# Entries provided
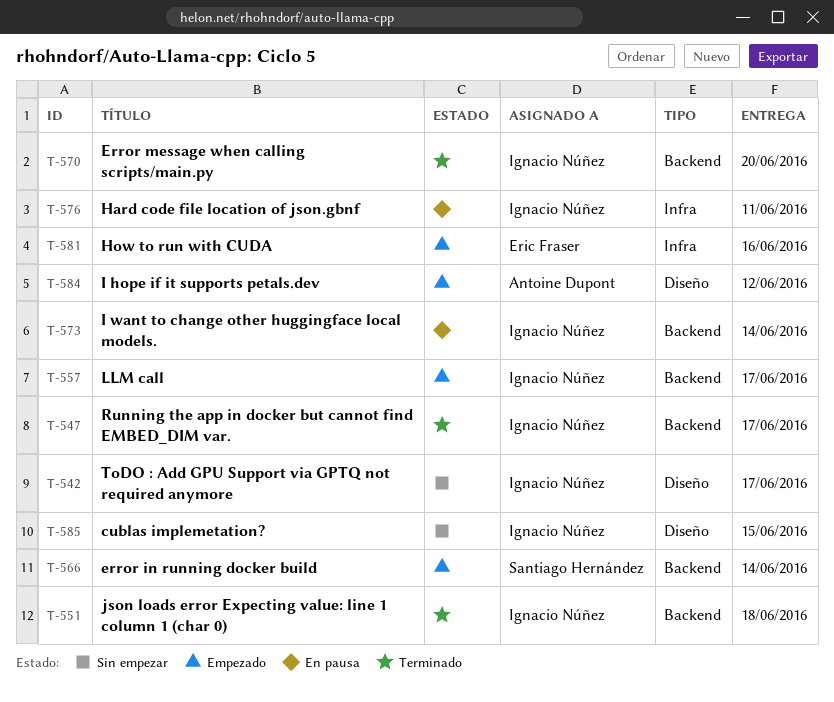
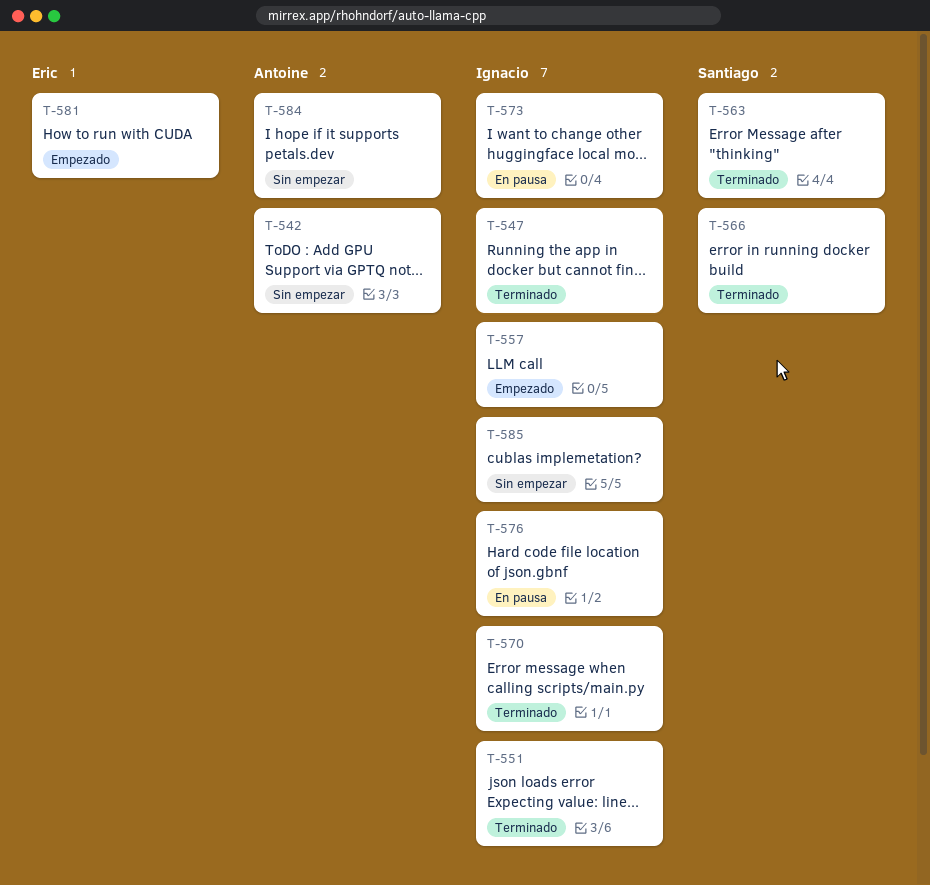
T-542, owner: Ignacio Núñez -> Antoine Dupont
T-563: none -> present
T-566, status: Empezado -> Terminado
T-584, status: Empezado -> Sin empezar

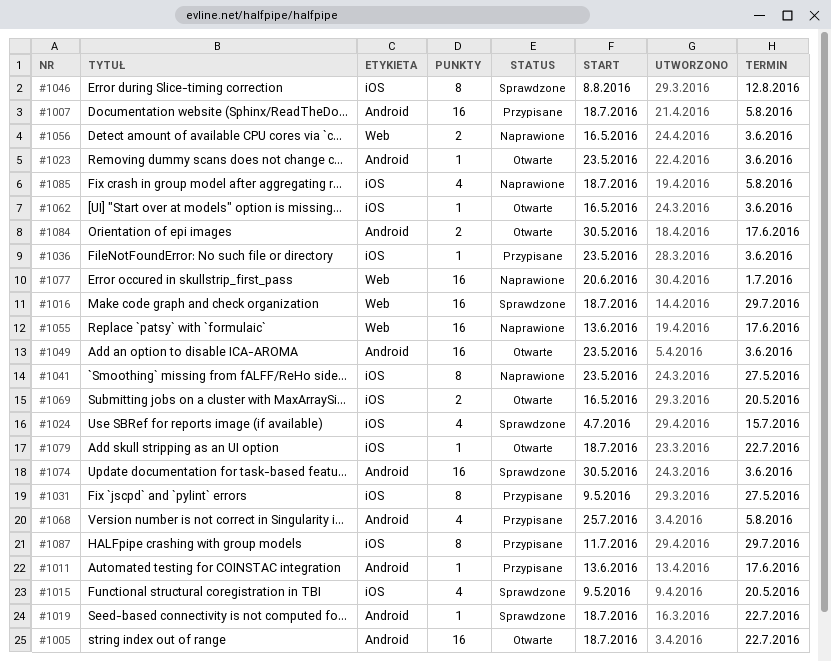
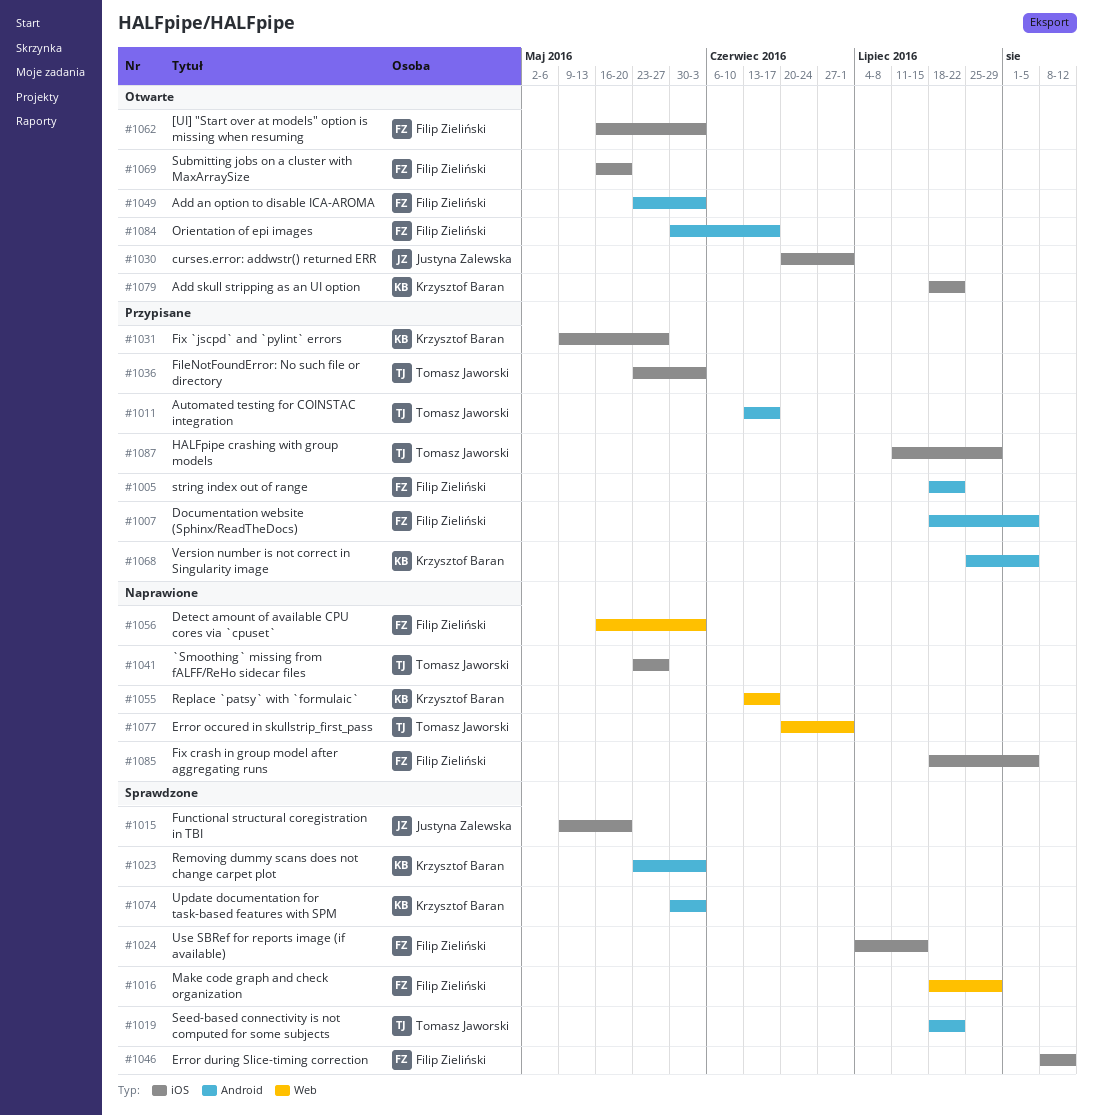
#1005, status: Otwarte -> Przypisane
#1023, status: Otwarte -> Sprawdzone
#1030: none -> present

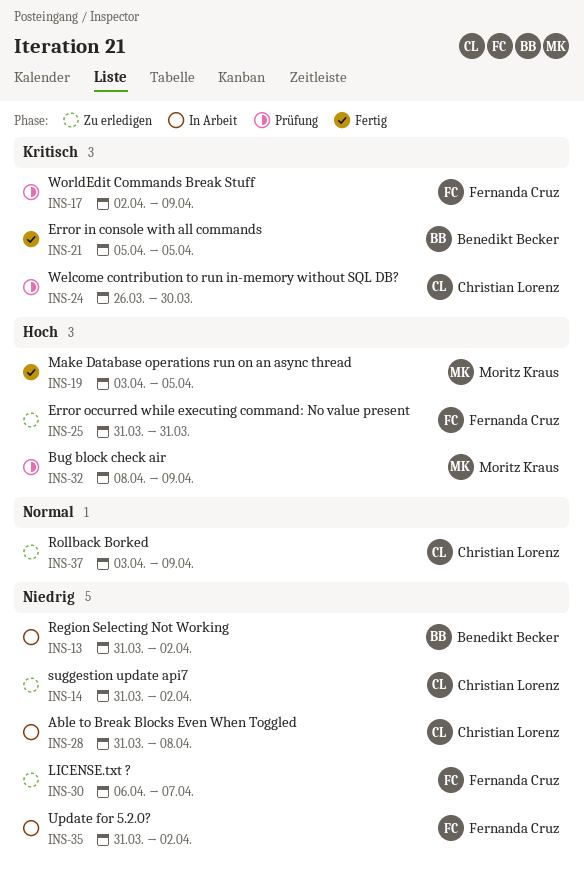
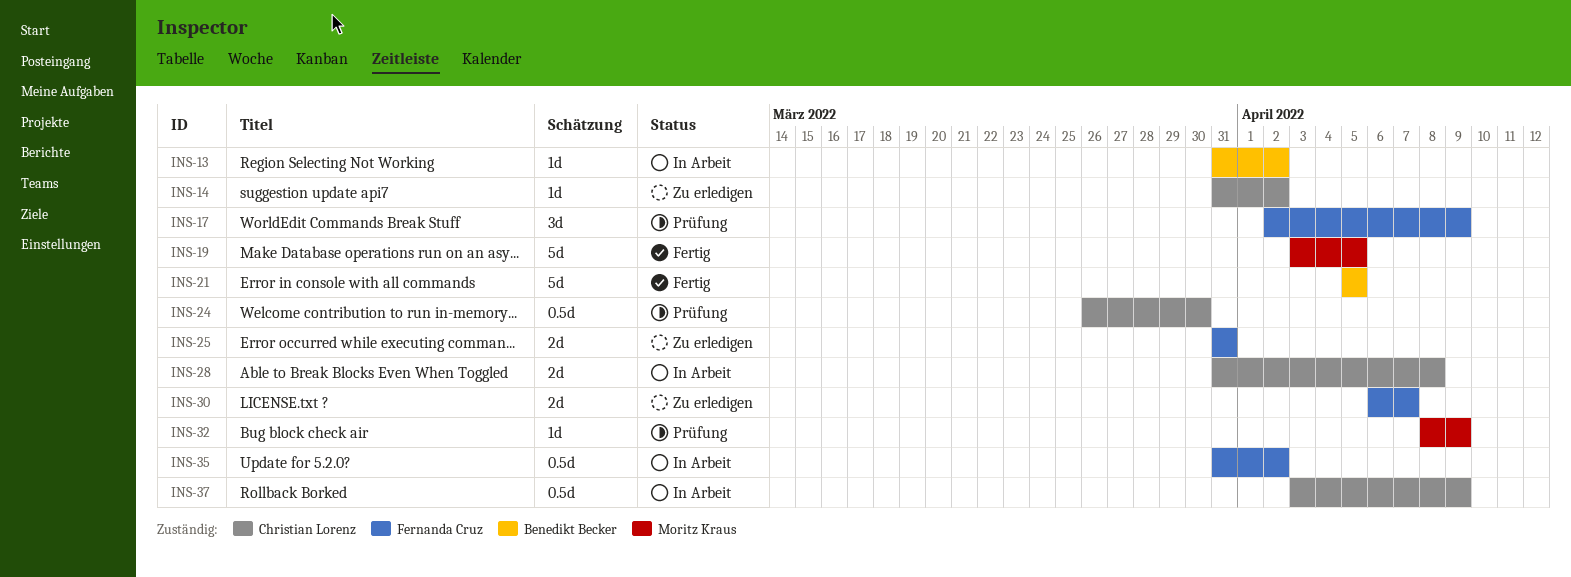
INS-37, status: Zu erledigen -> In Arbeit

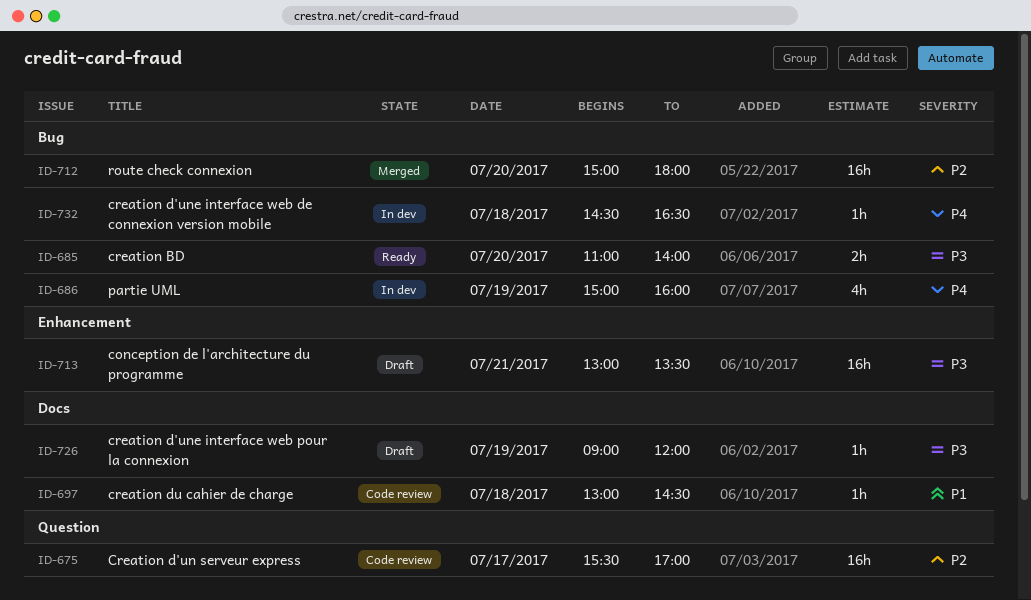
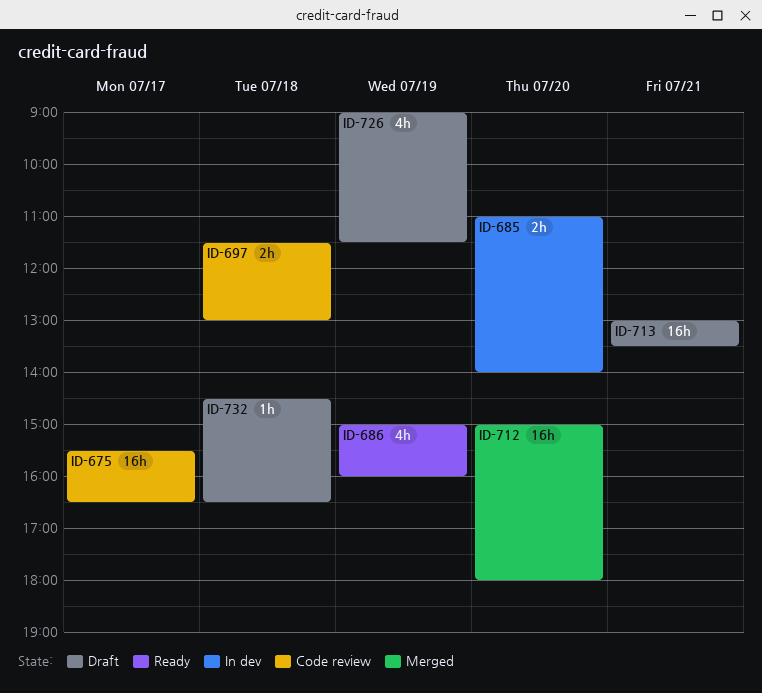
ID-675, ends: 17:00 -> 16:30
ID-685, status: Ready -> In dev
ID-686, status: In dev -> Ready
ID-697, estimate: 1h -> 2h
ID-697, begins: 13:00 -> 11:30
ID-697, ends: 14:30 -> 13:00
ID-726, estimate: 1h -> 4h
ID-726, ends: 12:00 -> 11:30
ID-732, status: In dev -> Draft

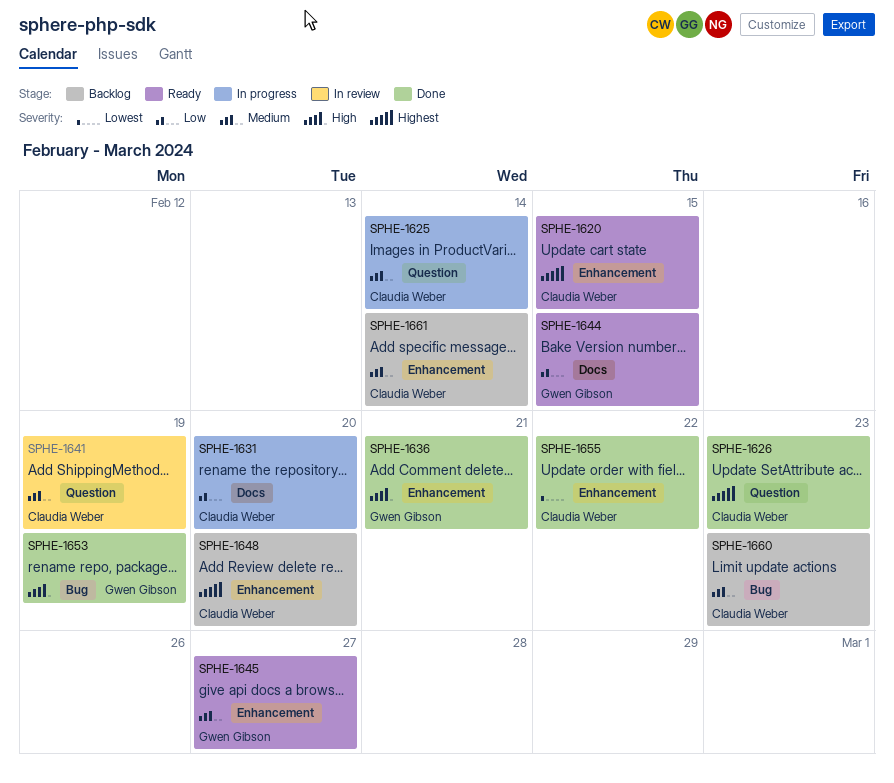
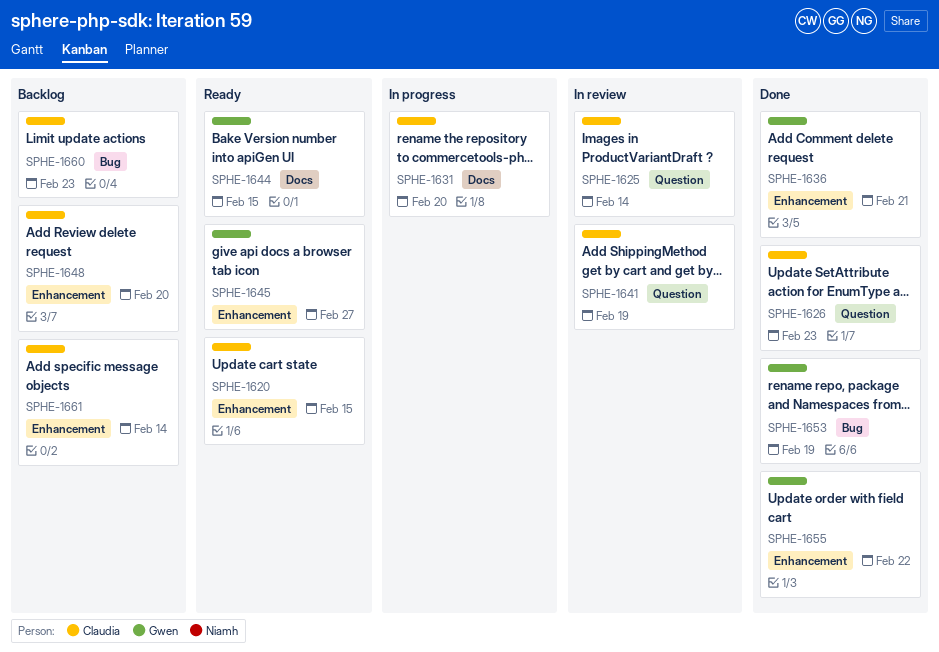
SPHE-1625, status: In progress -> In review
SPHE-1655, owner: Claudia Weber -> Gwen Gibson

# Work to be completed
Word for word, restate the lines from the line containing "ID-726, estimate: 1h -> 4h" through the end of the data, including the first and last of them. Pictures stay out.

# Exercise answer
ID-726, estimate: 1h -> 4h
ID-726, ends: 12:00 -> 11:30
ID-732, status: In dev -> Draft

SPHE-1625, status: In progress -> In review
SPHE-1655, owner: Claudia Weber -> Gwen Gibson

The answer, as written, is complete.